Reproduce the data in its entirety, exactly as supplied.

▶ [DATA PROVIDED]
____
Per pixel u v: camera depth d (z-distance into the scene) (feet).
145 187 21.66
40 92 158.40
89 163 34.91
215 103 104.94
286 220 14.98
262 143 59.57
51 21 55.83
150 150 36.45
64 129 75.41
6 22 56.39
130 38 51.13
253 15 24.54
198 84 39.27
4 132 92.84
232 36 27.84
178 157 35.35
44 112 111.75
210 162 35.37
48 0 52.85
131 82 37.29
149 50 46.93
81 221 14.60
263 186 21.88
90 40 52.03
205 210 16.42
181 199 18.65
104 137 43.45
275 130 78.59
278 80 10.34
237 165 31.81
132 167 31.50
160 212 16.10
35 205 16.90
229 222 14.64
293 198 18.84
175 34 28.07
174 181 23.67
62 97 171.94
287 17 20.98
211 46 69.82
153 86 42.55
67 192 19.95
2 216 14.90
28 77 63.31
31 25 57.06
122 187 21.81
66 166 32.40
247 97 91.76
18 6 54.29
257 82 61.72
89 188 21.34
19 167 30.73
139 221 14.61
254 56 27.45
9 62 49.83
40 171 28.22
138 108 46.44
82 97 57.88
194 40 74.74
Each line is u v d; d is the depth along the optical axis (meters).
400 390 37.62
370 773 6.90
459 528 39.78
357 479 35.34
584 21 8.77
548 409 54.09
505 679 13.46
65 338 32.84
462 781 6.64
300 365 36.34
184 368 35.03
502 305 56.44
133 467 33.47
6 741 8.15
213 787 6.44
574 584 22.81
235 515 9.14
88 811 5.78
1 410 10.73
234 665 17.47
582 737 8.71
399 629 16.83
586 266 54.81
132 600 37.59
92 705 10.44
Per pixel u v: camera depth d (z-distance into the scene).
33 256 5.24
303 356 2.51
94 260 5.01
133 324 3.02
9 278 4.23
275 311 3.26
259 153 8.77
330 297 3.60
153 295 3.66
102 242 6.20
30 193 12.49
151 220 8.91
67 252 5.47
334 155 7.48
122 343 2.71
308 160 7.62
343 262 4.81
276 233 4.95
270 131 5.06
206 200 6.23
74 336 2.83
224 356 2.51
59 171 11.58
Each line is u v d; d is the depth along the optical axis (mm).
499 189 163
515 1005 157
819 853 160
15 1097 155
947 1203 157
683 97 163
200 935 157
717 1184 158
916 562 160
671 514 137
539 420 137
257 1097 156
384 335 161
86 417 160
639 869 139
____
▶ [SOLUTION BELOW]
Per pixel u v: camera depth d (z-distance into the scene) (feet).
145 187 21.66
40 92 158.40
89 163 34.91
215 103 104.94
286 220 14.98
262 143 59.57
51 21 55.83
150 150 36.45
64 129 75.41
6 22 56.39
130 38 51.13
253 15 24.54
198 84 39.27
4 132 92.84
232 36 27.84
178 157 35.35
44 112 111.75
210 162 35.37
48 0 52.85
131 82 37.29
149 50 46.93
81 221 14.60
263 186 21.88
90 40 52.03
205 210 16.42
181 199 18.65
104 137 43.45
275 130 78.59
278 80 10.34
237 165 31.81
132 167 31.50
160 212 16.10
35 205 16.90
229 222 14.64
293 198 18.84
175 34 28.07
174 181 23.67
62 97 171.94
287 17 20.98
211 46 69.82
153 86 42.55
67 192 19.95
2 216 14.90
28 77 63.31
31 25 57.06
122 187 21.81
66 166 32.40
247 97 91.76
18 6 54.29
257 82 61.72
89 188 21.34
19 167 30.73
139 221 14.61
254 56 27.45
9 62 49.83
40 171 28.22
138 108 46.44
82 97 57.88
194 40 74.74
Each line is u v d; d is the depth along the optical axis (meters).
400 390 37.62
370 773 6.90
459 528 39.78
357 479 35.34
584 21 8.77
548 409 54.09
505 679 13.46
65 338 32.84
462 781 6.64
300 365 36.34
184 368 35.03
502 305 56.44
133 467 33.47
6 741 8.15
213 787 6.44
574 584 22.81
235 515 9.14
88 811 5.78
1 410 10.73
234 665 17.47
582 737 8.71
399 629 16.83
586 266 54.81
132 600 37.59
92 705 10.44
Per pixel u v: camera depth d (z-distance into the scene).
33 256 5.24
303 356 2.51
94 260 5.01
133 324 3.02
9 278 4.23
275 311 3.26
259 153 8.77
330 297 3.60
153 295 3.66
102 242 6.20
30 193 12.49
151 220 8.91
67 252 5.47
334 155 7.48
122 343 2.71
308 160 7.62
343 262 4.81
276 233 4.95
270 131 5.06
206 200 6.23
74 336 2.83
224 356 2.51
59 171 11.58
Each line is u v d; d is the depth along the optical axis (mm).
499 189 163
515 1005 157
819 853 160
15 1097 155
947 1203 157
683 97 163
200 935 157
717 1184 158
916 562 160
671 514 137
539 420 137
257 1097 156
384 335 161
86 417 160
639 869 139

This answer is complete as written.